[Records from a data source]

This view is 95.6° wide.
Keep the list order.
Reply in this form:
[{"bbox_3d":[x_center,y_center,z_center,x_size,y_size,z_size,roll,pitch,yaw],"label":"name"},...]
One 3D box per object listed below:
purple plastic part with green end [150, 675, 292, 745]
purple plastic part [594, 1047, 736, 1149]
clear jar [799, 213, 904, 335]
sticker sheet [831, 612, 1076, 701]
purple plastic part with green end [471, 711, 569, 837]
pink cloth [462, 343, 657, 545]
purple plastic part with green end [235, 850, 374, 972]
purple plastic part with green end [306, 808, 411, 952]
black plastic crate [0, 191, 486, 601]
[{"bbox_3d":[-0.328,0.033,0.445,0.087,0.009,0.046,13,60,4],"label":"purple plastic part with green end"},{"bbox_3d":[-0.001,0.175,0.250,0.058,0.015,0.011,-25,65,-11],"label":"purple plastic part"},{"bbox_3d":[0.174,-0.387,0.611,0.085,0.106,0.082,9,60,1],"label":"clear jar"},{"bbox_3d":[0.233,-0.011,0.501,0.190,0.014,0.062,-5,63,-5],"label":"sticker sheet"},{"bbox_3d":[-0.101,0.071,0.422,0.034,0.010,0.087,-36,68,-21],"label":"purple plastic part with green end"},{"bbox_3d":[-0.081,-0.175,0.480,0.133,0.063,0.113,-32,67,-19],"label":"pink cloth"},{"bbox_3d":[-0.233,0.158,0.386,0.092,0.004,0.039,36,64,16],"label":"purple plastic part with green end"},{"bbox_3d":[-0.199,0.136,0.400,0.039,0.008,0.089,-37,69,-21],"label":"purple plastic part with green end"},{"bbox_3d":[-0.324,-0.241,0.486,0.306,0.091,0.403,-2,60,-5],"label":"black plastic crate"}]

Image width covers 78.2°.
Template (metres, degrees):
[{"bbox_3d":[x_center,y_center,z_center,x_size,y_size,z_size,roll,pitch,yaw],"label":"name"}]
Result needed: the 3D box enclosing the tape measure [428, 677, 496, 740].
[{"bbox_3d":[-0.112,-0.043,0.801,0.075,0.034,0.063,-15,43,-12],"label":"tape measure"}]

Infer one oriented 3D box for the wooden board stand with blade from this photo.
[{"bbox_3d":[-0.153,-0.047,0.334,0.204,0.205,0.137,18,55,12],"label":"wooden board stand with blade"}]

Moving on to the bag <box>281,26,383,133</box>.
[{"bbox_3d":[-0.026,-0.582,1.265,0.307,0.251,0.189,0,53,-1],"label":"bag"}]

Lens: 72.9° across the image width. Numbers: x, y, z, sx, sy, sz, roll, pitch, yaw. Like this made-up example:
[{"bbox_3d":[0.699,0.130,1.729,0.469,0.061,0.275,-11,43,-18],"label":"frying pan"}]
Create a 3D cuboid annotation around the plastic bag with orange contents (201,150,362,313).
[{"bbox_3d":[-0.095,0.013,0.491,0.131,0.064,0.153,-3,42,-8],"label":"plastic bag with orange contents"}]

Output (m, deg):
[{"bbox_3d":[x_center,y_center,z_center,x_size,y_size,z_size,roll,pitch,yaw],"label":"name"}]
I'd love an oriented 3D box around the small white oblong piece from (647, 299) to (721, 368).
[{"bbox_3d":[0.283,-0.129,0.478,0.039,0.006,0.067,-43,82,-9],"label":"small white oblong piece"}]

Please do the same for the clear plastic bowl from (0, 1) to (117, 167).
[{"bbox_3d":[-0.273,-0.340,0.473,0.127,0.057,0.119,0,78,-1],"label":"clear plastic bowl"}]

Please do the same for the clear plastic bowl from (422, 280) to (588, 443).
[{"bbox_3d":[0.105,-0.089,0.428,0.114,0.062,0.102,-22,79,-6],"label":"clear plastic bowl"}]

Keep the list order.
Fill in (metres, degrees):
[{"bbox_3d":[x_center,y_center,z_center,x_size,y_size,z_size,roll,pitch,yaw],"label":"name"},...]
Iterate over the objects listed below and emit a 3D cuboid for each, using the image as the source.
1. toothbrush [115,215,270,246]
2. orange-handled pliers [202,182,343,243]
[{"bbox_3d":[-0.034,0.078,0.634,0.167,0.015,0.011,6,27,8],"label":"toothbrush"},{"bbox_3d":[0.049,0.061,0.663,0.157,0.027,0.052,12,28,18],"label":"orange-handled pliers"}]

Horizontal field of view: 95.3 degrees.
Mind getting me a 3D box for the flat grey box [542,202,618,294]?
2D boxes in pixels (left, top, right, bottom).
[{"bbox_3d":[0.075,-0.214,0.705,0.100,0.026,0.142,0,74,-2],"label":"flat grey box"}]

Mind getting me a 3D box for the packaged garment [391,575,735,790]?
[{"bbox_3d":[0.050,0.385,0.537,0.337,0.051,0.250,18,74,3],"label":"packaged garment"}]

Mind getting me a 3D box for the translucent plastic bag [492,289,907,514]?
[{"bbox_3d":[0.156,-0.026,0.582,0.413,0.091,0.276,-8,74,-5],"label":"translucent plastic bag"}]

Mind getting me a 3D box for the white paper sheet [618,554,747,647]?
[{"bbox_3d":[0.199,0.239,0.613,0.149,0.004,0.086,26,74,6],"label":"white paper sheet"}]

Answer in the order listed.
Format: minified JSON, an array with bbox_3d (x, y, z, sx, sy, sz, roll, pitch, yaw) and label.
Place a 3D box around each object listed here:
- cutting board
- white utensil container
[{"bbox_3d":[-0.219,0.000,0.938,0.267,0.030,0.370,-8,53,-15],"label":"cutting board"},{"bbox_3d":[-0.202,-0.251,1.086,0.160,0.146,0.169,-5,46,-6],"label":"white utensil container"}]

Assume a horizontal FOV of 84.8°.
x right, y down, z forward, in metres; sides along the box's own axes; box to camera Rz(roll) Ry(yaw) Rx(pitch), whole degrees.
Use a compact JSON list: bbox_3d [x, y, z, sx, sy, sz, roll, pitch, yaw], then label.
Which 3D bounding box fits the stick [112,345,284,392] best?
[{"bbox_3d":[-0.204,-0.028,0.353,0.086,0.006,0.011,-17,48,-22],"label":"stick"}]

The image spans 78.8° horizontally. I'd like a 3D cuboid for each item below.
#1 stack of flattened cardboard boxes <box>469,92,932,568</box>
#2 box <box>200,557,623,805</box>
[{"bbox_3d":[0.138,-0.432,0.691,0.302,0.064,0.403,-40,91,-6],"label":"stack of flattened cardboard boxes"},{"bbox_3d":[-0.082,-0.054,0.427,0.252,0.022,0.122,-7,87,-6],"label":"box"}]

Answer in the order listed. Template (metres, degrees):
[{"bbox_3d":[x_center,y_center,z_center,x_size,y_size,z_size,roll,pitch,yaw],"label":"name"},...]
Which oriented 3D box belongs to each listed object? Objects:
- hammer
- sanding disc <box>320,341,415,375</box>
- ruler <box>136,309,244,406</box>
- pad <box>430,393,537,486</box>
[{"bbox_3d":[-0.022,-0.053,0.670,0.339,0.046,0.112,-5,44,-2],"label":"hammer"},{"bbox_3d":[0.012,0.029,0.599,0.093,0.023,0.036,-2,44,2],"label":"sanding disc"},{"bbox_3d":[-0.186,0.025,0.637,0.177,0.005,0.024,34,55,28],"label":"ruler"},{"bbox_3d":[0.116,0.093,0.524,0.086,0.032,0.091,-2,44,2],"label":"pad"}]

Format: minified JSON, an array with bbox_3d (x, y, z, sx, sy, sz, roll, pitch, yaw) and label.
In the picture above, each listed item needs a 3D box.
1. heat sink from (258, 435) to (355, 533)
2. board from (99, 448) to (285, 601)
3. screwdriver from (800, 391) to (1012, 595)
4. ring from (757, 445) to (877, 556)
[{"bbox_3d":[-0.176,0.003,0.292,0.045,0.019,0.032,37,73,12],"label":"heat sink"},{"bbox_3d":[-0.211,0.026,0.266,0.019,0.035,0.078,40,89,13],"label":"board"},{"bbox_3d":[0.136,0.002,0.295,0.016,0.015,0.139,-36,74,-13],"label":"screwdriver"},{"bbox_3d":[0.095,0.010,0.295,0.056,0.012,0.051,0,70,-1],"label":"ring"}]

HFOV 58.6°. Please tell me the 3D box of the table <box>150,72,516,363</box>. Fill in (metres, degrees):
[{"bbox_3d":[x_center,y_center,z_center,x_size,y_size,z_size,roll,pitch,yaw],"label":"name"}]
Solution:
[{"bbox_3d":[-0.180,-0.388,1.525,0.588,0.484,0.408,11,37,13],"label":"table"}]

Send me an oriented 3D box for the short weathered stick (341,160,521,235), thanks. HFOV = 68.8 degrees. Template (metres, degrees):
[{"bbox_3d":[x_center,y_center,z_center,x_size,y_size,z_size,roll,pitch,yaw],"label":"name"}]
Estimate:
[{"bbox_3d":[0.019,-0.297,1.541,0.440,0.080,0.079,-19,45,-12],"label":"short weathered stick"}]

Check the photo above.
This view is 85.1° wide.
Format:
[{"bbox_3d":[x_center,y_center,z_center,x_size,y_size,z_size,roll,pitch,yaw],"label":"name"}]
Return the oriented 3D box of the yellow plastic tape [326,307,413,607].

■ BRIEF
Using the records given above, list every line that includes the word "Fill".

■ EXERCISE RESPONSE
Fill in (metres, degrees):
HFOV 58.6°. Please tell me the 3D box of the table <box>150,72,516,363</box>. Fill in (metres, degrees):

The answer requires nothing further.